Going Home Like
Except, except....
Male Holding a Duck National Museum, New Delhi
My new semester at Vassar is about to start; I’m soon going back from India after spending more than a month here, chasing stories. Last week, when I was in Delhi, my friend Niruapama Kotru told me that I just couldn’t shove off to my hotel room to take a nap. Instead, I ought to go to the National Museum. She proceeded to call her driver and took me there herself. Nirupama was especially interested in my seeing the famous figurine from the Indus Valley artifacts called The Dancing Girl (circa 2500 B.C.). When we were standing face to face with the small, impressive statue, I remembered the poem by Agha Shahid Ali. Also a more recent controversy, the stinging critque of the “Fair & Lovely” Dancing Girl, written by Shuddhabrata Sengupta, a critique of the Babu imagination of the patriarchs in power.
The curator who was showing us around made a remark in the pre-history section that I quickly noted down in my diary. Pointing at the small figures and toys and shapes of utensils, she said that while the Egyptians relics from pre-history are huge, monumental structures, here among the Harappan artifacts you are in a more democratic space of representation. The figurines we were seeing were often of women and children in domestic spaces. What pierced me was the curator’s singling out the figure you can see above—and her saying to me, with softness in her voice, “an early example of biophilia.” The piece is only 7 cm. by 2.5 cm and the museum description says “A terracotta male figure holding a duck in his arms. His legs are lost.” Am I being poetic when I think the creature being held could well be a swan? Whatever bird it might be, I love the tender embrace!
A parenthetical aside. I witnessed another such embrace a few days later: a woman was whispering into the ear of the Nandi bull sculpture while holding the scared bull’s ear. This was when I went from Patna to the temple town of Arreraj in Champaran. Arreraj is a short distance from my ancestral village and my sisters and I were often taken there to worship at the temple of Lord Shiva.
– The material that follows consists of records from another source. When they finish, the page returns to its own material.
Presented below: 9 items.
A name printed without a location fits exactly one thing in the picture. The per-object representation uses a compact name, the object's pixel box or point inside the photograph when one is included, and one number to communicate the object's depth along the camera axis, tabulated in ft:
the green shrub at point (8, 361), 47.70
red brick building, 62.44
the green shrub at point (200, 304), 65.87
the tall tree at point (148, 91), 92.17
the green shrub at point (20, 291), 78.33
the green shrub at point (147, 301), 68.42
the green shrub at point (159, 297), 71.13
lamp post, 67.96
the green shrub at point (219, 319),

Back to the National Museum. It is slated for demolition. Why? The reasons remain a bit unclear. A distinguished historian has asked “what is the announced reason behind the demolition of the 1960 building of the National Museum and the placing at immense risk of all the irreplaceable archaeological and art historical artifacts that it houses? It is a public institution, always intended to be one, and every government stands obliged to hold these objects in safe and professional custody for the nation and for posterity.” It appears there is a plan by the current regime to build a new building called the Yuge Yugeen Bharat Indian Museum. How will entire walls of old, priceless art (I mean literal walls, paintings done on walls) be moved without damage? What is this reckless vision (is vision even the word I want?) that will thus endanger the past?
I have been trying to map in my own way the path that development takes in our country. See my recent report in BRICK magazine of my journey along the Ganges. I need more time to do such work; I’m grateful to my wife and kids for having put up with my absence for these past weeks. Did I come home when I came back to Patna? Am I returning home when I return to the U.S.? Who the hells knows! (Do you remember my mentioning in a few recent posts my reading a book for my journalism class for this coming semester? In its pages an editor says, “Sometimes I ask a writer to describe the story in six words. Then I ask if she can describe it in three words. What about one word? That focusing exercise moves the writer from content to meaning.” What would my six words be? One of them would have to be “home” right after “loss.”) In this interview conducted in Hindi, I had said that as a writer I was a citizen only of the land called language. A good answer, sure, but minus all the emotion. I don’t want to sacrifice my emotional truth even as I seek the right words in that mysterious nation called language. A better answer to the question of returns was provided to me by poet and professor Usama Zakir who wrote in my diary: Na, na, na… / tera ghar wapasi ke safar / mein nahin aayega. (No chance, not at all. / No return journey / can ever take you back home.)





Thank you for the link to your piece in Brick magazine. I look forward to reading it. I too am perplexed (yet, sort of not perplexed, because I imagine the pumped-up chest visions of new monumentality that informs it and other architectural and urban planning monstrositieswe've seen in recent years) by the seemingly rash project to tear that museum down.
There is nothing that tells almost all as the loved pain and unattainable yearning to go home. You have followed the footsteps and curiously given me if not home a touch of going home to a India I will never see nor touch. Yur walking down a Patna path to see friendst the statue man holding the bird, the pond that was a dirty puddle, the men greeting you on arrival and the woman whispering wishes in the ear of the golden bull hover now near the ache of going home.